Beyond Man I Need, numerous other songs have resonated massively: this week she and Sam Fender are at No 1 for a second week with their collaboration Rein Me In – after a historic 35-week climb to the top – and Dean is also at No 2 with So Easy (To Fall in Love).
Willem Ward, the Capitol A&R Dean chose to work with on The Art of Loving, says Dean is “intentional with everything she does”. While writing The Art of Loving, he says, “she was reading books by [authors such as] bell hooks, which were quite informative for her,” he says. “One of the first things she said was, ‘Sometimes, the saying get outside of your comfort zone is confusing to me, because I really want to be in my comfort zone.’”

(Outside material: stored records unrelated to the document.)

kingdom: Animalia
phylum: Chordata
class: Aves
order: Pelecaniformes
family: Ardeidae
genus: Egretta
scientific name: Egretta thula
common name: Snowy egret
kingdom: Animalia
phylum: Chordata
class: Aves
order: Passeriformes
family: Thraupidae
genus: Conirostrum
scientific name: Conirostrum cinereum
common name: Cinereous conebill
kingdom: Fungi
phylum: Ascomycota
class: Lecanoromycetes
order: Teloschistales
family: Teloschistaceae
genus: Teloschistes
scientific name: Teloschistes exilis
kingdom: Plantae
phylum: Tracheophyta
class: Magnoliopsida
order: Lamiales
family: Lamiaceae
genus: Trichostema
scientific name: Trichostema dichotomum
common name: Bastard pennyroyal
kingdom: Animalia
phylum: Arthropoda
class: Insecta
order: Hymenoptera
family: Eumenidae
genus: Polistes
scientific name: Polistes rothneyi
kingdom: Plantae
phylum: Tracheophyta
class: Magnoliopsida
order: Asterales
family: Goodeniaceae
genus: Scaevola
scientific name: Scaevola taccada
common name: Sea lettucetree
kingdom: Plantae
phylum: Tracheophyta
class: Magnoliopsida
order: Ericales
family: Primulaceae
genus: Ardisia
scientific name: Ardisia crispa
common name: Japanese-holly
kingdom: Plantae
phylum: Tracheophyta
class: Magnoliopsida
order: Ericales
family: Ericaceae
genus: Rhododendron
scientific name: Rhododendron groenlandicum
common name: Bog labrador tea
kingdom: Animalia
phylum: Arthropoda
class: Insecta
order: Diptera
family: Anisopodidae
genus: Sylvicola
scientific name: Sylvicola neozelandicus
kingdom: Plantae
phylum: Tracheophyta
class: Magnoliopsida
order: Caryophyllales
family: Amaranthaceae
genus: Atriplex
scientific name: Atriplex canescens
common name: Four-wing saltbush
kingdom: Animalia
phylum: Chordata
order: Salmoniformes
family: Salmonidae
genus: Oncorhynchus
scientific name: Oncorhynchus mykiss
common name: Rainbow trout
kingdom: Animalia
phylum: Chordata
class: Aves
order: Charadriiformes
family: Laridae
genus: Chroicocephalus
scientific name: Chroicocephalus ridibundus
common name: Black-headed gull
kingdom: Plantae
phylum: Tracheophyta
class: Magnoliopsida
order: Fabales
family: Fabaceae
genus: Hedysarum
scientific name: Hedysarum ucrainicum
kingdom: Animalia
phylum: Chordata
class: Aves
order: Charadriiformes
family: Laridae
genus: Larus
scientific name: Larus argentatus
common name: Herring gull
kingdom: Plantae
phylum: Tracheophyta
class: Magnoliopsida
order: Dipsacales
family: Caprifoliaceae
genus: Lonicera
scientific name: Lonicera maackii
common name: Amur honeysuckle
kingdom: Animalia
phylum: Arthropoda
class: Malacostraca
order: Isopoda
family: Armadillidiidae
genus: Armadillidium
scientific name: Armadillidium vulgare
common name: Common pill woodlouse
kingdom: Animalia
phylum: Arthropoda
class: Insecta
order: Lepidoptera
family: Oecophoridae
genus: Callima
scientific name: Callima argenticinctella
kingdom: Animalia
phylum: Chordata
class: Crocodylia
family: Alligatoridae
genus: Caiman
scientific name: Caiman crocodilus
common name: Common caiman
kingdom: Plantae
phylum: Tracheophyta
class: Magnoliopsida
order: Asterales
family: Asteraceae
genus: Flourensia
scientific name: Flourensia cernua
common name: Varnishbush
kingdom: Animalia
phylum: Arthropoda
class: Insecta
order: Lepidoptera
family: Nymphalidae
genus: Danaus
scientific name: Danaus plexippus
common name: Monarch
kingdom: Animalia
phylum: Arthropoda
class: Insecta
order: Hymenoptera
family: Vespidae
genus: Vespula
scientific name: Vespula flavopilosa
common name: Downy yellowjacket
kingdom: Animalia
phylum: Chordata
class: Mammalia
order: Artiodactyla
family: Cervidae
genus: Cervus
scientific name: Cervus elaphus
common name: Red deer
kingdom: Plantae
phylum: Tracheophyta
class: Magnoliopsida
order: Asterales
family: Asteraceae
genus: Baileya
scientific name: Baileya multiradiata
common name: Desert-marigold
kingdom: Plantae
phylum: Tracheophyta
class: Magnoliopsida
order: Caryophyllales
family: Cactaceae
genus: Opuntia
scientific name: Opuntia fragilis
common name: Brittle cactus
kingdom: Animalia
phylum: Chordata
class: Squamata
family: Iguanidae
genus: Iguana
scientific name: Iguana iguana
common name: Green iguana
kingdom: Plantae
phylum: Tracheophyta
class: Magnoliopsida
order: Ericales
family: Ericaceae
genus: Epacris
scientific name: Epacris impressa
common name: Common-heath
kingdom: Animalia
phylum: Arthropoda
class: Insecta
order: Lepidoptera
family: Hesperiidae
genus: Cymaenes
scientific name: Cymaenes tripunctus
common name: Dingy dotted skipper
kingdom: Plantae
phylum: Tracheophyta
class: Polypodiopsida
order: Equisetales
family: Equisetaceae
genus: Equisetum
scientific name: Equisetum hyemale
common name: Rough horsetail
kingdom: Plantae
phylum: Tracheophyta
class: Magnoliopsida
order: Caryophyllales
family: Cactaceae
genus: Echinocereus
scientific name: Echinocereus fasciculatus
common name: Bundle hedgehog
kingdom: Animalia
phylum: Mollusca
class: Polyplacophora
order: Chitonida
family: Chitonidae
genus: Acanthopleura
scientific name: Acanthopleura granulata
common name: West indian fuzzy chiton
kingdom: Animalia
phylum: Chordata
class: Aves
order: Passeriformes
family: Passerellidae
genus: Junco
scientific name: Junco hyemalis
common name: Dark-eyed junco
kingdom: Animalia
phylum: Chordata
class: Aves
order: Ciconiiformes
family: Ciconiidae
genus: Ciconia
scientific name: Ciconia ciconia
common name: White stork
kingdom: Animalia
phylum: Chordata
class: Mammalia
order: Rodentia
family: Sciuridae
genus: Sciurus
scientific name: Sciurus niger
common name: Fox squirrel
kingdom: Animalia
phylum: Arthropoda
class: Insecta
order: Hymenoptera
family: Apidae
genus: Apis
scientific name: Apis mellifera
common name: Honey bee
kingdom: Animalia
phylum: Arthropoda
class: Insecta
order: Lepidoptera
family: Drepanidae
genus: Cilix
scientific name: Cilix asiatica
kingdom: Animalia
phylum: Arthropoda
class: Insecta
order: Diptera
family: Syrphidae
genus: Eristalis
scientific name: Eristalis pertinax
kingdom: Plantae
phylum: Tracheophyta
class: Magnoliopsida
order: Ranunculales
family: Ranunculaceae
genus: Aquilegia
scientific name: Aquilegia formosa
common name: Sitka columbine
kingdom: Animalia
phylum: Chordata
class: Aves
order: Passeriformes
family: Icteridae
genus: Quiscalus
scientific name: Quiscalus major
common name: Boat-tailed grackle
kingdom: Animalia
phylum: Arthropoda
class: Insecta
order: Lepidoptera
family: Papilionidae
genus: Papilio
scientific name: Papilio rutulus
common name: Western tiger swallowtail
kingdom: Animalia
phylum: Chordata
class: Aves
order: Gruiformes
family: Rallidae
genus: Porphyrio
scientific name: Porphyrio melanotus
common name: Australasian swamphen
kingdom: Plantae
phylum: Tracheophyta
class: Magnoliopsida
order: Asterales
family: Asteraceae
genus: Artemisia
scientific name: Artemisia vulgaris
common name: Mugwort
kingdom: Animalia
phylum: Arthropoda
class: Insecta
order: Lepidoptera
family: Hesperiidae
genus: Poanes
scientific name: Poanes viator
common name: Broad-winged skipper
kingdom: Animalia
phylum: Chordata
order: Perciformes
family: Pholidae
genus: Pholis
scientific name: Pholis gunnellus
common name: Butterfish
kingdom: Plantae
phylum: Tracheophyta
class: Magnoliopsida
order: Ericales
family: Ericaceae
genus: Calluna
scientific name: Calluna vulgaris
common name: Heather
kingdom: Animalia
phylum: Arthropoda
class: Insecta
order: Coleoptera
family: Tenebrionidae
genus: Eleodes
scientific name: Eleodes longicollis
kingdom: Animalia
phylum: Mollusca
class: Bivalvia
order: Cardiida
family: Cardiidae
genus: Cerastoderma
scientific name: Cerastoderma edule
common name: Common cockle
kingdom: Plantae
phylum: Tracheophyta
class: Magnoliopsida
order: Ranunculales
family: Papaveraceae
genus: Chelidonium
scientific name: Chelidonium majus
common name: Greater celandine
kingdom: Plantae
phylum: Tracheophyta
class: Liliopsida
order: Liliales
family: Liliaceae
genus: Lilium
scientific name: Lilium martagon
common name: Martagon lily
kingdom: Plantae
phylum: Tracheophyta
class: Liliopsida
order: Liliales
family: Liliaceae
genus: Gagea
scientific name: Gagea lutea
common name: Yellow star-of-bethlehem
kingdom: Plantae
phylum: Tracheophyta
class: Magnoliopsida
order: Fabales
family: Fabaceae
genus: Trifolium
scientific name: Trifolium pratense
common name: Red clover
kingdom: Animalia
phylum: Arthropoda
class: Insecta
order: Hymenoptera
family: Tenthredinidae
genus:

So, rather than make a pop record in Los Angeles, as so many musicians do, Dean decamped to a house in Hackney, east London, that her label converted into a studio, and worked with a group of producers including Matt Hales and Zach Nahome, who she felt most comfortable with. “When she’s writing, they’re such personal stories,” says Ward. “She wanted to be somewhere physically, and with people [she knew], that allowed her to tap into that.”
Singer-songwriter Tobias Jesso Jr, who co-wrote Man I Need with Dean, tells me that she “just had it all – it was a pleasure to work with her. She was very sure of what she did and did not like, which made the process very easy for both of us. I left those sessions and called my manager and said: ‘She’s amazing, her album’s gonna kill it.’”
Jesso’s prediction came true: The Art of Loving has sold 430,000 copies in the UK alone, a huge figure for any artist, let alone one so young. It’s due in no small part to Man I Need, which is so suffused with the light that Chinouriri mentions, evidenced by Dean’s knockout performances of the song on SNL and at the Grammys. Charrington thinks the song “connected and resonated with people at a time when they need some fun”, before adding: “And it’s a lot of hard work. I will say: she works bloody hard.”